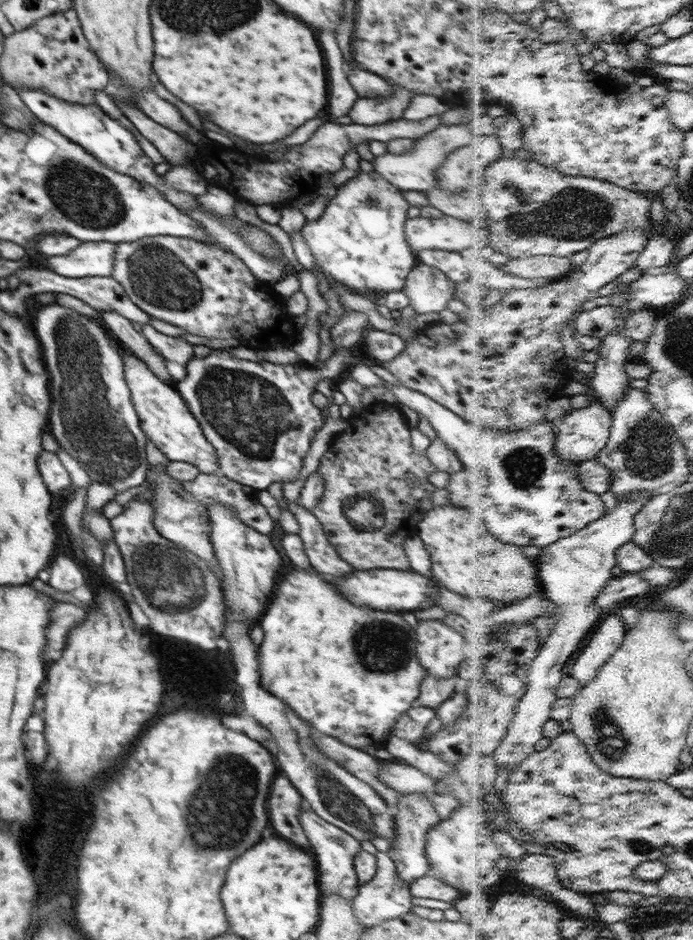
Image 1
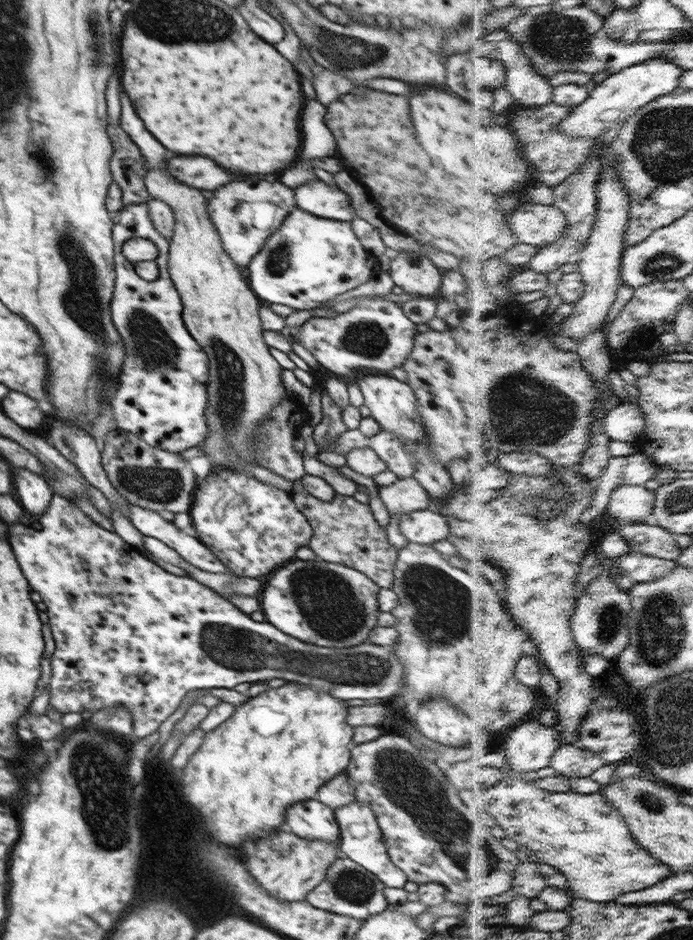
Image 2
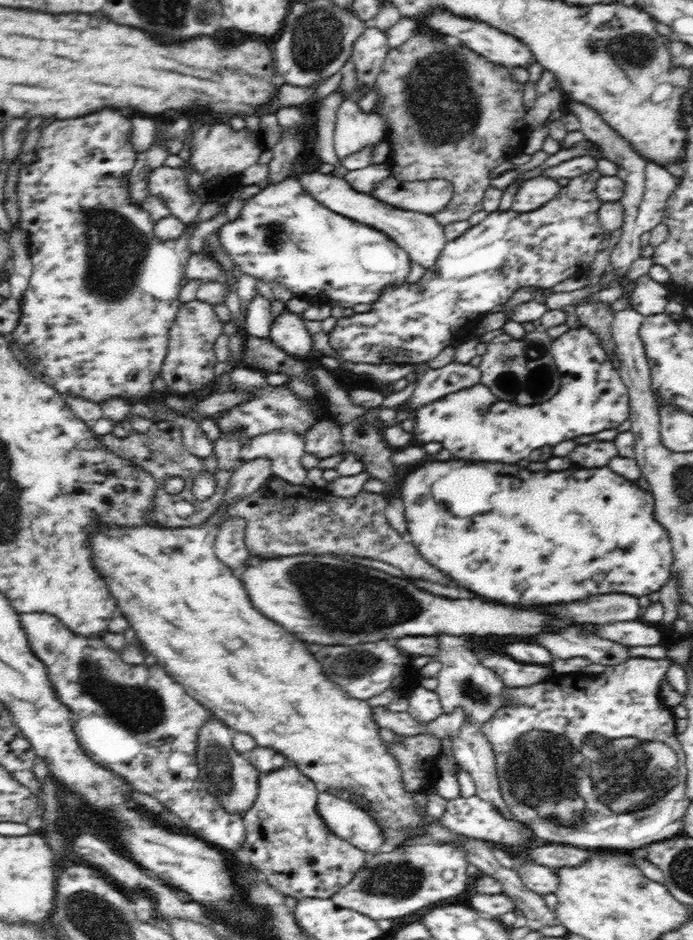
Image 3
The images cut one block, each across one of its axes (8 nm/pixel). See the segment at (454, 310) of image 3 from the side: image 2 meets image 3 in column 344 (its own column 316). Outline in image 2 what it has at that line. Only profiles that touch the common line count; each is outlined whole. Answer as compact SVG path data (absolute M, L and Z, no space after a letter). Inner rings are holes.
M375 297L360 300L357 306L347 312L340 313L338 316L310 318L301 326L298 338L299 343L316 358L319 364L334 375L350 382L356 380L356 376L366 376L366 374L386 372L390 375L394 368L403 366L415 345L415 336L418 333L416 325L409 318L406 318L404 311L395 302Z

#####

▶ Exercise directions
Copy all of the entries verbatim, leaving out any pictures they contain.

▶ Task response
Image 1
Image 2
Image 3
The images cut one block, each across one of its axes (8 nm/pixel). See the segment at (454, 310) of image 3 from the side: image 2 meets image 3 in column 344 (its own column 316). Outline in image 2 what it has at that line. Only profiles that touch the common line count; each is outlined whole. Answer as compact SVG path data (absolute M, L and Z, no space after a letter). Inner rings are holes.
M375 297L360 300L357 306L347 312L340 313L338 316L310 318L301 326L298 338L299 343L316 358L319 364L334 375L350 382L356 380L356 376L366 376L366 374L386 372L390 375L394 368L403 366L415 345L415 336L418 333L416 325L409 318L406 318L404 311L395 302Z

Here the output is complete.